Struct argmin::solver::newton::NewtonCG

pub struct NewtonCG<L, F> { /* private fields */ }

Newton-Conjugate-Gradient (Newton-CG) method

The Newton-CG method (also called truncated Newton method) uses a modified CG to approximately solve the Newton equations. After a search direction is found, a line search is performed.

Requirements on the optimization problem

The optimization problem is required to implement Gradient and Hessian.

Reference

Jorge Nocedal and Stephen J. Wright (2006). Numerical Optimization. Springer. ISBN 0-387-30303-0.

Implementations

impl<L, F> NewtonCG<L, F>

where F: ArgminFloat,

pub fn new(linesearch: L) -> Self

Construct a new instance of NewtonCG

Example

let ncg: NewtonCG<_, f64> = NewtonCG::new(linesearch);

pub fn with_curvature_threshold(self, threshold: F) -> Self

Set curvature threshold

Defaults to 0.

Example

let ncg: NewtonCG<_, f64> = NewtonCG::new(linesearch).with_curvature_threshold(1e-6);

pub fn with_tolerance(self, tol: F) -> Result<Self, Error>

Set tolerance for the stopping criterion based on cost difference

Must be larger than 0 and defaults to EPSILON.

Example

let ncg: NewtonCG<_, f64> = NewtonCG::new(linesearch).with_tolerance(1e-6)?;

Trait Implementations

impl<L: Clone, F: Clone> Clone for NewtonCG<L, F>

fn clone(&self) -> NewtonCG<L, F>

Returns a copy of the value.

fn clone_from(&mut self, source: &Self)

Performs copy-assignment from source.

impl<'de, L, F> Deserialize<'de> for NewtonCG<L, F>

where L: Deserialize<'de>, F: Deserialize<'de>,

fn deserialize<__D>(__deserializer: __D) -> Result<Self, __D::Error>

where __D: Deserializer<'de>,

Deserialize this value from the given Serde deserializer.

impl<L, F> Serialize for NewtonCG<L, F>

where L: Serialize, F: Serialize,

fn serialize<__S>(&self, __serializer: __S) -> Result<__S::Ok, __S::Error>

where __S: Serializer,

Serialize this value into the given Serde serializer.

impl<O, L, P, G, H, F> Solver<O, IterState<P, G, (), H, (), F>> for NewtonCG<L, F>

where O: Gradient<Param = P, Gradient = G> + Hessian<Param = P, Hessian = H>, P: Clone + ArgminSub<P, P> + ArgminDot<P, F> + ArgminScaledAdd<P, F, P> + ArgminMul<F, P> + ArgminConj + ArgminZeroLike, G: ArgminL2Norm<F> + ArgminMul<F, P>, H: Clone + ArgminDot<P, P>, L: Clone + LineSearch<P, F> + Solver<O, IterState<P, G, (), (), (), F>>, F: ArgminFloat + ArgminL2Norm<F>,

fn name(&self) -> &str

Name of the solver.

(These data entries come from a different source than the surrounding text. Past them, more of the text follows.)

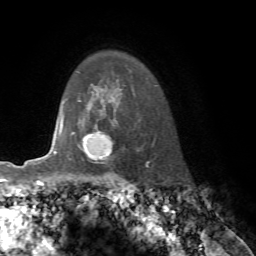
Breast MRI, one axial slice. Position 58 of 76 along the scan axis. Cropped to one breast. Dynamic contrast-enhanced series, time point 2 of 7 at this slice position (early post-contrast). 1.5 T. TE 4.2 ms, TR 8.7 ms. 2.2 mm slice thickness. 256 × 256 image matrix, field of view 180 × 180 mm. Female patient.
Structures marked on this image (semi-automatically segmented with operator editing):
- enhancing-tissue mask used for the functional tumour volume (all voxels passing the contrast-enhancement thresholds inside the analysis volume; usually the tumour): box from (x=61, y=117) to (x=110, y=156) px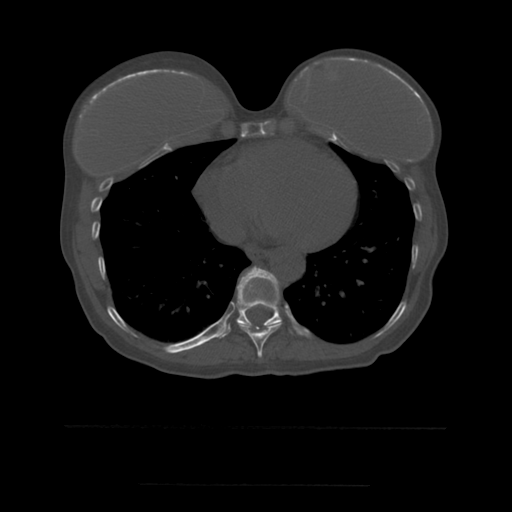
CT including the spine, one axial slice; slice 312 of 544 in the series (ordered by position); bone window (W 1800 / L 400 HU); 512 × 512 image matrix, field of view 350 × 350 mm. Patient age 58 years. Case-level facts recorded for this patient, not image findings: primary cancer: lung.
Structures marked on this image (semi-automatic segmentation, software-assisted and operator-edited):
- T10 vertebra: bounding box (x1, y1, x2, y2) in pixels: (216, 267, 282, 338)
- T9 vertebra: (237, 276, 282, 358)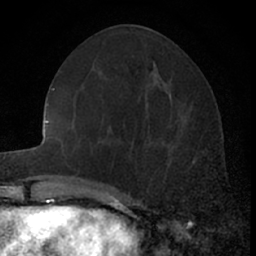
Breast MRI (dynamic contrast-enhanced), one axial slice; slice 25 of 66 in the series (ordered by position); cropped to one breast; dynamic contrast-enhanced series, time point 2 of 7 at this slice position (early post-contrast); 1.5 T; TE 3 ms, TR 6.3 ms; 2.4 mm slice thickness; 256 × 256 image matrix, field of view 145 × 145 mm. Female patient.
Annotated regions visible in this slice (semi-automatically segmented with operator editing):
- enhancing-tissue mask used for the functional tumour volume (all voxels passing the contrast-enhancement thresholds inside the analysis volume; usually the tumour): bounding box [x1, y1, x2, y2] px = [163, 120, 206, 169]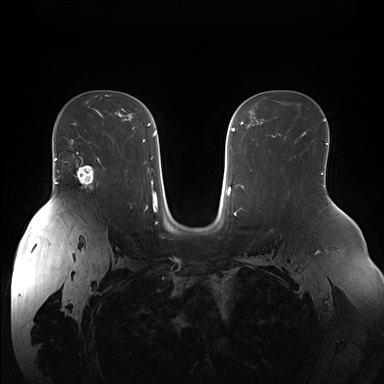
Breast MRI (dynamic contrast-enhanced), one axial slice; position 105 of 176 along the scan axis; dynamic contrast-enhanced series, time point 2 of 7 at this slice position (early post-contrast); 1.5 T; TE 1.5 ms, TR 4.1 ms; 384 × 384 image matrix, field of view 380 × 380 mm. Female patient.
Annotated regions visible in this slice (semi-automatic segmentation, software-assisted and operator-edited):
- enhancing-tissue mask used for the functional tumour volume (all voxels passing the contrast-enhancement thresholds inside the analysis volume; usually the tumour): box from (x=74, y=152) to (x=100, y=185) px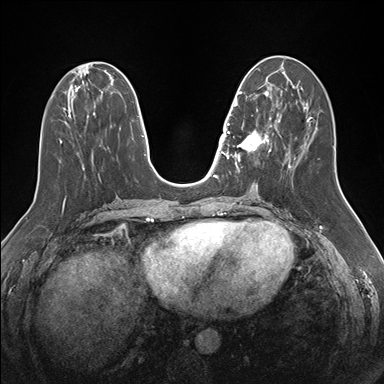
Breast MRI (dynamic contrast-enhanced), one axial slice. Position 64 of 176 along the scan axis. Dynamic contrast-enhanced series, time point 2 of 7 at this slice position (early post-contrast). 1.5 T. TE 1.5 ms, TR 4.1 ms. 384 × 384 image matrix, field of view 340 × 340 mm. Female patient.
Structures marked on this image (semi-automatic segmentation, software-assisted and operator-edited):
- enhancing-tissue mask used for the functional tumour volume (all voxels passing the contrast-enhancement thresholds inside the analysis volume; usually the tumour): bounding box (x1, y1, x2, y2) in pixels: (234, 91, 276, 167)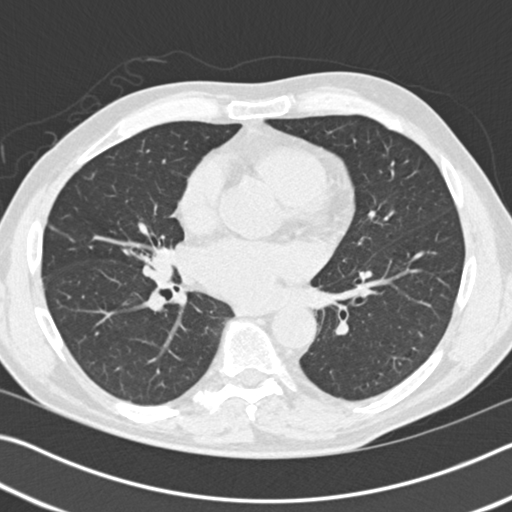
Axial slice from a low-dose chest CT screening exam, first (baseline) screen, lung window (W 1500 / L -600 HU), 2 mm slice thickness, standard (soft-tissue) reconstruction kernel (B30f), 120 kVp. Male participant, aged 57 years at enrolment.
• Expert-annotated lung lesion, bounding box [x1, y1, x2, y2] px = [142, 248, 179, 284].
• The screening reader recorded 2 non-calcified nodules or masses ≥4 mm on this exam (right middle lobe, right middle lobe); which of them this box marks is not recorded.
• Lung cancer was diagnosed 784 days after this screen (after the third annual screen): carcinoid tumor, NOS, right middle lobe, carcinoid, stage not assessed, 15 mm at pathology.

Mainly used in Observers.

fn next_iter( &mut self, problem: &mut Problem<O>, state: IterState<P, G, (), H, (), F> ) -> Result<(IterState<P, G, (), H, (), F>, Option<KV>), Error>

Computes a single iteration of the algorithm and has access to the optimization problem definition and the internal state of the solver. Returns an updated state and optionally a KV which holds key-value pairs used in Observers.

fn terminate( &mut self, state: &IterState<P, G, (), H, (), F> ) -> TerminationStatus

Used to implement stopping criteria, in particular criteria which are not covered by (terminate_internal.

fn init( &mut self, _problem: &mut Problem<O>, state: I ) -> Result<(I, Option<KV>), Error>

Initializes the algorithm.

fn terminate_internal(&mut self, state: &I) -> TerminationStatus

Checks whether basic termination reasons apply.